Suoni spessi, profondi e riverberati, ecco come si distende "
The Morn Is Wiser than the Eve", opener del debut album del terzetto tedesco
High Warden, su cui poi si palesa la voce stentorea e vagamente hetflieldiana, e con qualcosa alla Tim Baker, di
A.M. (anche chitarrista) che poi ci accompagna lungo sei minuti abbondanti di un Doom Metal che può ricordare la proposta dei vari Reverend Bizarre, Candlemass o Pagan Altar.
E le primissime spedite battute di "
Devil His Due/Whores Of Yerusalim" replicano inizialmente queste stesse soluzioni, con gli stessi pregi e difetti, poi a metà del suo percorso gli
High Warden sembrano trattenere a fatica il dilagare di una possibile istigazione da parte dei Metallica, che viene comunque contenuta e trascinata nelle sabbie melmose (e magari un po' prolisse) della loro visione musicale.
Fatto un bel respiro profondo, giusto per essere pronti ad un altro episodio dilatato e cadenzato, e invece la successiva "
Burgfrieden" è solo un breve interludio strumentale, mentre a seguire ecco che la più stringata "
The Pale Hunter" si rivela un episodio sabbathiano e con delle marcate influenze da parte dei Mercyful Fate. Tocca quindi alla canzone che dà titolo all'album e che torna a muoversi sulle stesse coordinate della già citata "
Devil His Due/Whores Of Yerusalim", caratterizzata da quelle incombenti pulsioni di energia che però non sembrano mai sul punto di esplodere compiutamente ma finiscono per restare invischiate nella ragnatela intessuta dagli
High Warden, anche se è va rimarcato come la chitarra di
A.M. riesca ad eludere la sorveglianza ritagliandosi lo spazio per piazzare un bell'assolo, giusto prima che il brano scivoli via sotto i colpi decisi del batterista
S.H..
Titolo impegnativo ed ambizioso per la conclusiva "

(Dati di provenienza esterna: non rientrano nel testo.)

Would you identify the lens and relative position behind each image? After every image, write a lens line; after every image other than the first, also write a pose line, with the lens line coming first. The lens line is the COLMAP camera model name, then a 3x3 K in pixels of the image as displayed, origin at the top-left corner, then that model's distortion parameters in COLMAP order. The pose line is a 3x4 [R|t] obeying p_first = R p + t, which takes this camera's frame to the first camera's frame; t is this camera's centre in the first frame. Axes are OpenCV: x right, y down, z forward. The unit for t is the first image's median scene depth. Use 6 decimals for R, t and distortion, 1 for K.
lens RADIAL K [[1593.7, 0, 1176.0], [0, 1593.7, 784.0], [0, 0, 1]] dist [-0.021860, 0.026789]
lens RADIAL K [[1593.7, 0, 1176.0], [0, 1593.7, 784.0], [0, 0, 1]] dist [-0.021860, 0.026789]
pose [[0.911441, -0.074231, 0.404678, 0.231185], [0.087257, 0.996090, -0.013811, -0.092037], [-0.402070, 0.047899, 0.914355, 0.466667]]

We Shall Burn At Foreign Shores (The Choice Of Achilles)" e la parte strumentale non può essere certo da meno, con i suoi abbondanti otto minuti di musica che prendono il via con un'introduzione prima acustica e che poi si distorce, sempre al ritmo dell'ormai consueta cadenza doomeggiante, nell'occasione ammantata di una plumbea epicità che ricorda Cirith Ungol e Bathory, ma anche i primi Grand Magus, e che viene sospesa da quel brusco strappo con il quale scopriamo il terzetto accentuare i toni in un convulso finale.
Tanto Doom ma... ancora un po' di confusione.